About this exercise: Reproduce the following data verbatim, line by line, without changing any character.

Provided records:
◇ ◇ ◇ ◇ ◇ ◇ ◇

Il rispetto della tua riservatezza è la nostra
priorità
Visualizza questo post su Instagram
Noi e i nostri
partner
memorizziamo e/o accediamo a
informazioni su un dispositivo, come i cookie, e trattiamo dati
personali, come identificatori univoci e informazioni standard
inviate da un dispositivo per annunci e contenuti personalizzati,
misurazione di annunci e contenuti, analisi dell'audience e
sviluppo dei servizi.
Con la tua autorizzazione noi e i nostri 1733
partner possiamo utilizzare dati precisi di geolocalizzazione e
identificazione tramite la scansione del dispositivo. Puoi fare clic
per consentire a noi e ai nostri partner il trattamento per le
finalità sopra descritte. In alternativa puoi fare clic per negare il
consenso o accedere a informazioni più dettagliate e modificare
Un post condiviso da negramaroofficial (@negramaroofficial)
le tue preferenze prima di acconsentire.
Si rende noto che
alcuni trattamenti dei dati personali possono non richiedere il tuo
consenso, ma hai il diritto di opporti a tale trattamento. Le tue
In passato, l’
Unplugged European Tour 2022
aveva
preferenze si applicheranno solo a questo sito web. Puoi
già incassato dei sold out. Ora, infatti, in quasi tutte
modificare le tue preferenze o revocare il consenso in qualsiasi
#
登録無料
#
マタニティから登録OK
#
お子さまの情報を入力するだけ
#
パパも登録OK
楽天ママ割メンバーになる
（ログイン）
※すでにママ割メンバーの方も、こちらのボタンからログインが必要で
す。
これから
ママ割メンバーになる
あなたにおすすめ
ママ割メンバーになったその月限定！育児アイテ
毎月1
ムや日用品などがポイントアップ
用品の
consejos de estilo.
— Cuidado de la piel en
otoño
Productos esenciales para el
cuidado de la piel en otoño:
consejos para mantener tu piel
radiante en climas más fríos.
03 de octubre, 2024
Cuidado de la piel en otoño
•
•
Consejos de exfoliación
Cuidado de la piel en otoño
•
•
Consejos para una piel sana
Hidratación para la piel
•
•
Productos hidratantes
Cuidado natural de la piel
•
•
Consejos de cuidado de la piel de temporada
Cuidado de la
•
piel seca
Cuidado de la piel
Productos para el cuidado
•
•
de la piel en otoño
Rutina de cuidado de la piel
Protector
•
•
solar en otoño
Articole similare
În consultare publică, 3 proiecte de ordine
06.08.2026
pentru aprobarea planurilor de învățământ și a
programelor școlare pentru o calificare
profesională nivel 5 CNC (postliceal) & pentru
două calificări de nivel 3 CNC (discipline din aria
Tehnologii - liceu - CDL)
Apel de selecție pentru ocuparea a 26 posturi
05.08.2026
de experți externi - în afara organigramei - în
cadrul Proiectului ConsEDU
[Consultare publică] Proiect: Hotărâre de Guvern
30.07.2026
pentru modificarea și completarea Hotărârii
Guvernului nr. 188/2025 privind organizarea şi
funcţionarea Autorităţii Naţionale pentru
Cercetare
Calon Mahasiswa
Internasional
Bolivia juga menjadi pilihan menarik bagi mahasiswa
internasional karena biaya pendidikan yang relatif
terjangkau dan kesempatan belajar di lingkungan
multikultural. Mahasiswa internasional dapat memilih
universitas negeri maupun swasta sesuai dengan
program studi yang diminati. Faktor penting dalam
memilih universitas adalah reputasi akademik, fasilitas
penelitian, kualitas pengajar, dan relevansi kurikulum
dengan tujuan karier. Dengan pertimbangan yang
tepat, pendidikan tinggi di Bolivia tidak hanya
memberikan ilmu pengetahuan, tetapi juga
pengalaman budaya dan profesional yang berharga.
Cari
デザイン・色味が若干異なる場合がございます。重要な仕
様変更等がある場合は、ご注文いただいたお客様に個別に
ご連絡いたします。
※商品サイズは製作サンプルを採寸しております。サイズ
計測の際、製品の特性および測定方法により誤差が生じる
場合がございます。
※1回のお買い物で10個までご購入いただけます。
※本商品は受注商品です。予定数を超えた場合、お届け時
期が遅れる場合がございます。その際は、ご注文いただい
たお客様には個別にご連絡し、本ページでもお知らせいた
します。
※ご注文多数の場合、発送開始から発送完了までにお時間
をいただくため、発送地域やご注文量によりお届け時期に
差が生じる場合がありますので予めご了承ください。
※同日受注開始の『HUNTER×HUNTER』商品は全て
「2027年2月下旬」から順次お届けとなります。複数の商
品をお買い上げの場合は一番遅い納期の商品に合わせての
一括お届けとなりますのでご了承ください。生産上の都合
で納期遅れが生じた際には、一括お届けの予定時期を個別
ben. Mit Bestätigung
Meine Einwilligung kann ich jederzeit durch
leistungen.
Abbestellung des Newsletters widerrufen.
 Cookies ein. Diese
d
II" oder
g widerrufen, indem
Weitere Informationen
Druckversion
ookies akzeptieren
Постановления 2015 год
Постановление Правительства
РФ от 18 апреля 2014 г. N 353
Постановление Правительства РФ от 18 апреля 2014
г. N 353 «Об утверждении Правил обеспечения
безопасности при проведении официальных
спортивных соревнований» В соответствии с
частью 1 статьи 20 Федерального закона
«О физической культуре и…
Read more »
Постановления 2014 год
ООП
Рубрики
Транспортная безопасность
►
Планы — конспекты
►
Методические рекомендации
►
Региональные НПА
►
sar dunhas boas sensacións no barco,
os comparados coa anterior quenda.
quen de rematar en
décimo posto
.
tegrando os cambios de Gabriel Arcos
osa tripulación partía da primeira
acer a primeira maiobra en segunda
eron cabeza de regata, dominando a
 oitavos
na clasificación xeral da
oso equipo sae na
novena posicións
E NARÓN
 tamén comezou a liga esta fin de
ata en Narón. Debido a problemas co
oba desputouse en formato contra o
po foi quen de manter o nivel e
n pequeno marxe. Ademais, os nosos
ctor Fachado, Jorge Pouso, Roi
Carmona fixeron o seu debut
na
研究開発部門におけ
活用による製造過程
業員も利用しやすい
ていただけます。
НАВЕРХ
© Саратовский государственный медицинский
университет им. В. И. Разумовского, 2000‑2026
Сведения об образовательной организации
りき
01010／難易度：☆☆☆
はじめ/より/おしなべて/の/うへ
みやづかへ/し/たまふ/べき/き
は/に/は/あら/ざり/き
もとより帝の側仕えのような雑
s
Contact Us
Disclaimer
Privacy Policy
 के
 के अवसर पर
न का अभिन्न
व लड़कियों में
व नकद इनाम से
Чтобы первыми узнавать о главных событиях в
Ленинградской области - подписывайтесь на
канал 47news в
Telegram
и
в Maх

◇ ◇ ◇ ◇ ◇ ◇ ◇

Task result:
Il rispetto della tua riservatezza è la nostra
priorità
Visualizza questo post su Instagram
Noi e i nostri
partner
memorizziamo e/o accediamo a
informazioni su un dispositivo, come i cookie, e trattiamo dati
personali, come identificatori univoci e informazioni standard
inviate da un dispositivo per annunci e contenuti personalizzati,
misurazione di annunci e contenuti, analisi dell'audience e
sviluppo dei servizi.
Con la tua autorizzazione noi e i nostri 1733
partner possiamo utilizzare dati precisi di geolocalizzazione e
identificazione tramite la scansione del dispositivo. Puoi fare clic
per consentire a noi e ai nostri partner il trattamento per le
finalità sopra descritte. In alternativa puoi fare clic per negare il
consenso o accedere a informazioni più dettagliate e modificare
Un post condiviso da negramaroofficial (@negramaroofficial)
le tue preferenze prima di acconsentire.
Si rende noto che
alcuni trattamenti dei dati personali possono non richiedere il tuo
consenso, ma hai il diritto di opporti a tale trattamento. Le tue
In passato, l’
Unplugged European Tour 2022
aveva
preferenze si applicheranno solo a questo sito web. Puoi
già incassato dei sold out. Ora, infatti, in quasi tutte
modificare le tue preferenze o revocare il consenso in qualsiasi
#
登録無料
#
マタニティから登録OK
#
お子さまの情報を入力するだけ
#
パパも登録OK
楽天ママ割メンバーになる
（ログイン）
※すでにママ割メンバーの方も、こちらのボタンからログインが必要で
す。
これから
ママ割メンバーになる
あなたにおすすめ
ママ割メンバーになったその月限定！育児アイテ
毎月1
ムや日用品などがポイントアップ
用品の
consejos de estilo.
— Cuidado de la piel en
otoño
Productos esenciales para el
cuidado de la piel en otoño:
consejos para mantener tu piel
radiante en climas más fríos.
03 de octubre, 2024
Cuidado de la piel en otoño
•
•
Consejos de exfoliación
Cuidado de la piel en otoño
•
•
Consejos para una piel sana
Hidratación para la piel
•
•
Productos hidratantes
Cuidado natural de la piel
•
•
Consejos de cuidado de la piel de temporada
Cuidado de la
•
piel seca
Cuidado de la piel
Productos para el cuidado
•
•
de la piel en otoño
Rutina de cuidado de la piel
Protector
•
•
solar en otoño
Articole similare
În consultare publică, 3 proiecte de ordine
06.08.2026
pentru aprobarea planurilor de învățământ și a
programelor școlare pentru o calificare
profesională nivel 5 CNC (postliceal) & pentru
două calificări de nivel 3 CNC (discipline din aria
Tehnologii - liceu - CDL)
Apel de selecție pentru ocuparea a 26 posturi
05.08.2026
de experți externi - în afara organigramei - în
cadrul Proiectului ConsEDU
[Consultare publică] Proiect: Hotărâre de Guvern
30.07.2026
pentru modificarea și completarea Hotărârii
Guvernului nr. 188/2025 privind organizarea şi
funcţionarea Autorităţii Naţionale pentru
Cercetare
Calon Mahasiswa
Internasional
Bolivia juga menjadi pilihan menarik bagi mahasiswa
internasional karena biaya pendidikan yang relatif
terjangkau dan kesempatan belajar di lingkungan
multikultural. Mahasiswa internasional dapat memilih
universitas negeri maupun swasta sesuai dengan
program studi yang diminati. Faktor penting dalam
memilih universitas adalah reputasi akademik, fasilitas
penelitian, kualitas pengajar, dan relevansi kurikulum
dengan tujuan karier. Dengan pertimbangan yang
tepat, pendidikan tinggi di Bolivia tidak hanya
memberikan ilmu pengetahuan, tetapi juga
pengalaman budaya dan profesional yang berharga.
Cari
デザイン・色味が若干異なる場合がございます。重要な仕
様変更等がある場合は、ご注文いただいたお客様に個別に
ご連絡いたします。
※商品サイズは製作サンプルを採寸しております。サイズ
計測の際、製品の特性および測定方法により誤差が生じる
場合がございます。
※1回のお買い物で10個までご購入いただけます。
※本商品は受注商品です。予定数を超えた場合、お届け時
期が遅れる場合がございます。その際は、ご注文いただい
たお客様には個別にご連絡し、本ページでもお知らせいた
します。
※ご注文多数の場合、発送開始から発送完了までにお時間
をいただくため、発送地域やご注文量によりお届け時期に
差が生じる場合がありますので予めご了承ください。
※同日受注開始の『HUNTER×HUNTER』商品は全て
「2027年2月下旬」から順次お届けとなります。複数の商
品をお買い上げの場合は一番遅い納期の商品に合わせての
一括お届けとなりますのでご了承ください。生産上の都合
で納期遅れが生じた際には、一括お届けの予定時期を個別
ben. Mit Bestätigung
Meine Einwilligung kann ich jederzeit durch
leistungen.
Abbestellung des Newsletters widerrufen.
 Cookies ein. Diese
d
II" oder
g widerrufen, indem
Weitere Informationen
Druckversion
ookies akzeptieren
Постановления 2015 год
Постановление Правительства
РФ от 18 апреля 2014 г. N 353
Постановление Правительства РФ от 18 апреля 2014
г. N 353 «Об утверждении Правил обеспечения
безопасности при проведении официальных
спортивных соревнований» В соответствии с
частью 1 статьи 20 Федерального закона
«О физической культуре и…
Read more »
Постановления 2014 год
ООП
Рубрики
Транспортная безопасность
►
Планы — конспекты
►
Методические рекомендации
►
Региональные НПА
►
sar dunhas boas sensacións no barco,
os comparados coa anterior quenda.
quen de rematar en
décimo posto
.
tegrando os cambios de Gabriel Arcos
osa tripulación partía da primeira
acer a primeira maiobra en segunda
eron cabeza de regata, dominando a
 oitavos
na clasificación xeral da
oso equipo sae na
novena posicións
E NARÓN
 tamén comezou a liga esta fin de
ata en Narón. Debido a problemas co
oba desputouse en formato contra o
po foi quen de manter o nivel e
n pequeno marxe. Ademais, os nosos
ctor Fachado, Jorge Pouso, Roi
Carmona fixeron o seu debut
na
研究開発部門におけ
活用による製造過程
業員も利用しやすい
ていただけます。
НАВЕРХ
© Саратовский государственный медицинский
университет им. В. И. Разумовского, 2000‑2026
Сведения об образовательной организации
りき
01010／難易度：☆☆☆
はじめ/より/おしなべて/の/うへ
みやづかへ/し/たまふ/べき/き
は/に/は/あら/ざり/き
もとより帝の側仕えのような雑
s
Contact Us
Disclaimer
Privacy Policy
 के
 के अवसर पर
न का अभिन्न
व लड़कियों में
व नकद इनाम से
Чтобы первыми узнавать о главных событиях в
Ленинградской области - подписывайтесь на
канал 47news в
Telegram
и
в Maх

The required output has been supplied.